* _Brief 1_
Name each distinct forum user who appears after "Quote from:" in the thread on protecting customer data. List each name once.
* _Brief 2_
In the thread on protecting customer data, swap "checks" for "money orders" and write out the passage starting with "Quote from: MadImmortalMan" and going on through "as warranty registration.".

* _Text excerpt_

***

Quote from: MadImmortalMan on February 05, 2015, 04:11:54 PM
When it comes to retailers, I still say the best way to protect customers' data is to not collect it in the first place. They don't need it.
That's technically true for most cash purposes, but not if the retailer accepts checks and debit/credit cards. Also, there are some sales in which the retailer is required to get customers' data--firearms sales, for example--and other transactions in which it is necessary for other reasons, such as warranty registration.
Quote from: garbon on February 05, 2015, 04:02:17 PM
Quote from: The Brain on February 05, 2015, 04:01:40 PM
Quote from: garbon on February 05, 2015, 03:58:06 PM
Quote from: The Brain on February 05, 2015, 03:51:50 PM
Quote from: garbon on February 05, 2015, 03:40:47 PM
Quote from: The Brain on February 05, 2015, 03:38:56 PM
Quote from: garbon on February 05, 2015, 03:36:40 PM
Quote from: The Brain on February 05, 2015, 03:15:39 PM
Companies won't realistically be able to protect themselves against "a very sophisticated attack" when it comes to systems that cannot be completely isolated.

***

(Collected data entries)

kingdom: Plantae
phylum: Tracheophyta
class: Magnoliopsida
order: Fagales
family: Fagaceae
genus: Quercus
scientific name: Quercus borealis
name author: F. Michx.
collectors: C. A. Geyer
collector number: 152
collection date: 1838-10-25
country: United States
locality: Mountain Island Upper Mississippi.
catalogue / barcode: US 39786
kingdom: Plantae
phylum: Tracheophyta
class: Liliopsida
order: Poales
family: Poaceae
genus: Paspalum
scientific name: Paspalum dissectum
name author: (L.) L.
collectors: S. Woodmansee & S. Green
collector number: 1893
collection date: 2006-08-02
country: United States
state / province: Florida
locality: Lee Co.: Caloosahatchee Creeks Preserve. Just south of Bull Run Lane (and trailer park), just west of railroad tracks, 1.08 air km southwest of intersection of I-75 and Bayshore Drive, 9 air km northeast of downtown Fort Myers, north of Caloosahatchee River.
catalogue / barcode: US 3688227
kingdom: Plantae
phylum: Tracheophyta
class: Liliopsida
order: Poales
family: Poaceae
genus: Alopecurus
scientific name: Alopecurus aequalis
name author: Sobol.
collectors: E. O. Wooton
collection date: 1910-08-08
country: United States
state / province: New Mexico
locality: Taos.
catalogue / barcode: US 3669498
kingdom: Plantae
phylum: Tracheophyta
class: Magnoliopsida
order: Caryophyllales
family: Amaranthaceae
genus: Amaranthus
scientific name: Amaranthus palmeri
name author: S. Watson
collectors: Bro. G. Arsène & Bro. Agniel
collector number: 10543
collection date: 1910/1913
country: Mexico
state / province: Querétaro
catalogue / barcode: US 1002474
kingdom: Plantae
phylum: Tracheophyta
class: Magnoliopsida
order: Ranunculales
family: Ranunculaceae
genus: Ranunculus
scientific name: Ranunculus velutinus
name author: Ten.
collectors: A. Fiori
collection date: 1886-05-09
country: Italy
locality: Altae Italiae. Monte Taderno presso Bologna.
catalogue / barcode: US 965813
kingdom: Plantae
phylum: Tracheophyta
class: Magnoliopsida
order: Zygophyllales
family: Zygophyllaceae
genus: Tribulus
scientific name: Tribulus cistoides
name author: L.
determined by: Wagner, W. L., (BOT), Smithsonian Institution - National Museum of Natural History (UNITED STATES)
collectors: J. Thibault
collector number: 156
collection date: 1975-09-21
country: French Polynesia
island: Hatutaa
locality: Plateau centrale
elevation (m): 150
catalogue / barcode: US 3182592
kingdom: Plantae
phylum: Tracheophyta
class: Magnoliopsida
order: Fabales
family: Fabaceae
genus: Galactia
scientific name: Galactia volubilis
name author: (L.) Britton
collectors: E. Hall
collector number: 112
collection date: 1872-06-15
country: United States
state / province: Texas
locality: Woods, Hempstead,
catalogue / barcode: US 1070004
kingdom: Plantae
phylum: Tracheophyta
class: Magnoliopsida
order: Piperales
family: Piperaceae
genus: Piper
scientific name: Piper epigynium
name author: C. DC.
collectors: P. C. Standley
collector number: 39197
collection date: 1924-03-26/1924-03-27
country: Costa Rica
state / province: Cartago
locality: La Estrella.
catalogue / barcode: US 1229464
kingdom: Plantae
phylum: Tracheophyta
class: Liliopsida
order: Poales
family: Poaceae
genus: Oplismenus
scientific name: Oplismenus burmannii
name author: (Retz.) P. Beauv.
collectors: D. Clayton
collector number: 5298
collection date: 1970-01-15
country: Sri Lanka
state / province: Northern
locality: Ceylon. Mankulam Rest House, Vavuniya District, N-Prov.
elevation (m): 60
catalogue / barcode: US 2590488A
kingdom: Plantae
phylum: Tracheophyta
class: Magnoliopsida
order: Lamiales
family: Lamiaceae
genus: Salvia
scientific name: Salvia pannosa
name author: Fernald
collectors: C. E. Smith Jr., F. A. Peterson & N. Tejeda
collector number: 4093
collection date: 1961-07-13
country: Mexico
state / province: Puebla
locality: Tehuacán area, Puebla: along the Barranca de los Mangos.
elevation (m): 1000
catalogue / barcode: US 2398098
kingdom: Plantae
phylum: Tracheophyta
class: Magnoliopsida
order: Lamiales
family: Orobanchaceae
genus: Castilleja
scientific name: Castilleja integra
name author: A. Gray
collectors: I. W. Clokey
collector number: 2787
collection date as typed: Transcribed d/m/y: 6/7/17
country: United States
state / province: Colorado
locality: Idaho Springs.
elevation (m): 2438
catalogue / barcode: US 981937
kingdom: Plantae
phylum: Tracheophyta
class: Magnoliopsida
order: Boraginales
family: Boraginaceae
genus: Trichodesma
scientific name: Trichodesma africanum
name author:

***

* _Result 1_
MadImmortalMan, garbon, The Brain

* _Result 2_
Quote from: MadImmortalMan on February 05, 2015, 04:11:54 PM
When it comes to retailers, I still say the best way to protect customers' data is to not collect it in the first place. They don't need it.
That's technically true for most cash purposes, but not if the retailer accepts money orders and debit/credit cards. Also, there are some sales in which the retailer is required to get customers' data--firearms sales, for example--and other transactions in which it is necessary for other reasons, such as warranty registration.